Sambil menunggu makanan dihidangkan, kami berbincang tentang banyak hal. Tentang keluarga, bisnis trip yang baru saja mereka lakukan ke eropa, dunia logistik dan trading yang keras, hingga kebutuhan mereka untuk pengembangan talent sekaligus memperbaiki sistem HR mereka saat ini.

‘Kami tidak menyangka bisnis kami akan berkembang secepat ini. Proses rekrutmen di awal hanya berdasarkan pertemanan dan referensi saja. Semakin ke sini kami semakin kesulitan untuk mengelola segala sesuatunya. Kami membutuhkan tim yang handal untuk membantu.’ Kami mendengarkan permasalahan mereka sekaligus mengajukan beberapa pertanyaan untuk mendapatkan gambaran awal masalah yang dihadapi.

‘Enam bulan setelah bisnis ini berjalan, kami sudah PKP. Terasa cepat sekali. Ya begitulah Allah membukakan jalannya.’ Mereka mulai bercerita bagaimana bisnis ini terbentuk dan apa tujuan awal dari pendiriannya. ‘Kami ingin bisa berzakat milyaran, Mbak’ Ibu di hadapan saya tersenyum malu-malu, saat kami bertanya alasan mereka menjalani bisnis ini. Tidak terlihat raut arogan atau kesombongan dari tutur katanya.

‘Kalau bisa apa semua yang kita dapatkan dibawa ke sana. Semua yang kita lakukan, kata Pak Ustadz kan berawal dari niat. Banyak kesulitan yang kami hadapi, namun Alhamdulillah ada saja jalan keluarnya.’ Mereka kemudian bercerita bahwa mereka sendiri memiliki sebuah komunitas sosial untuk berbagi dengan sesama. Beberapa tahun ini komunitas tersebut sudah menjalankan kegiatannya. ‘Kami ingin kegiatannya semakin berkembang dan bisnis ini bisa mendanai kegiatan tersebut.’ Mereka juga bercerita mengikuti kelompok pengajian tertentu yang menjadi referensinya dalam berperilaku.

Hati saya tersentuh mendengarnya. Saya berpikir tadinya mereka ingin menjalani bisnis karena ingin kehidupan yang mapan. Bisa membeli apa yang mereka mau, bisa Travelling kemana saja, bisa menyekolahkan anak di tempat terbaik termasuk mengirimkannya ke luar negeri. Namun percakapan ini dan ketulusan yang saya rasakan di dalamnya, membuat saya membuang jauh-jauh prasangka saya.
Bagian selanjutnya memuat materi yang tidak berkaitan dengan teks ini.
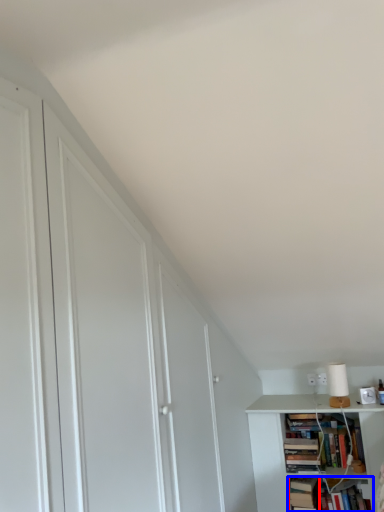
Question: Among these objects, which one is nearest to the camera, book (highlighted by a red box) or book (highlighted by a blue box)?

Choices:
 (A) book
 (B) book

Answer: (B)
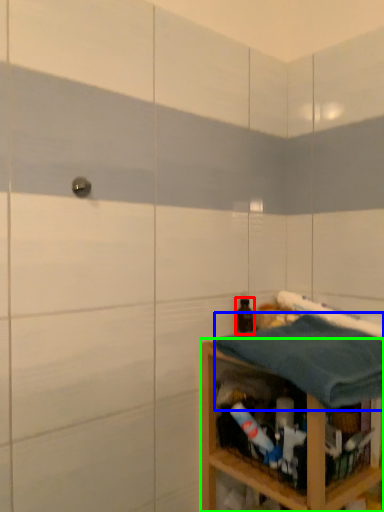
Question: Estimate the real-world distances between objects in this image. Which object is closer to bottle (highlighted by a red box), bath towel (highlighted by a blue box) or shelf (highlighted by a green box)?

Choices:
 (A) bath towel
 (B) shelf

Answer: (A)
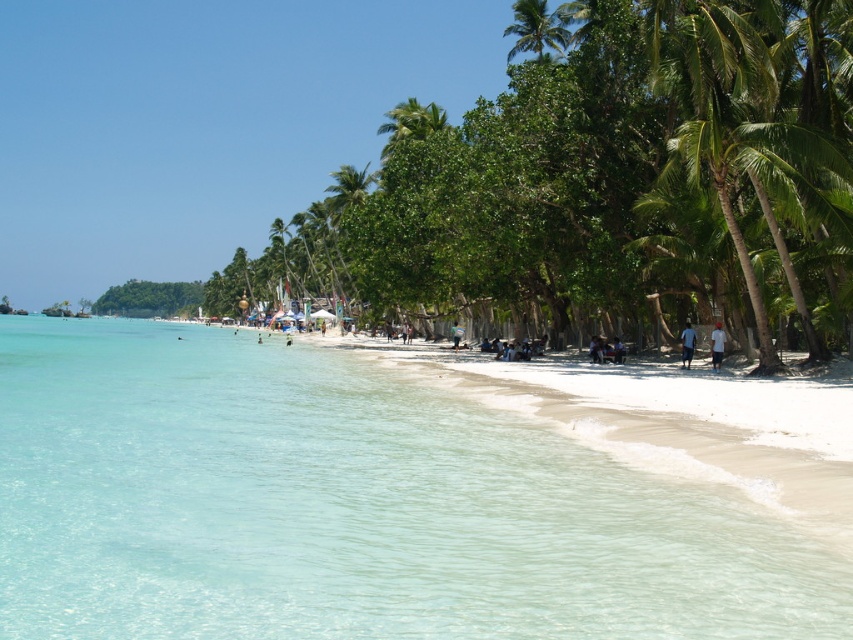
Question: Is green leafy palm tree at upper right thinner than white matte shirt at lower right?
Tidak ada yang mengetahui niat seseorang, selain Allah dan orang itu sendiri. Meskipun niat senantiasa akan diuji dan dibersihkan, namun kekuatan niat awal semoga jadi penuntun kedua perempuan di hadapan saya ini dalam menjalankan bisnisnya. Meskipun mungkin berbeda pendapat soal amal shalih terbaik, namun saya selalu percaya kekuatan niat akan membantu seseorang menemukan Tuhan dalam perjalanannya.

Semoga selalu terjaga niatnya ibu-ibu. Semoga selalu Allah tuntun dalam mengambil keputusan terbaik. Saya belajar sekali lagi tentang niat melalui pembicaraan siang itu dengan kalian.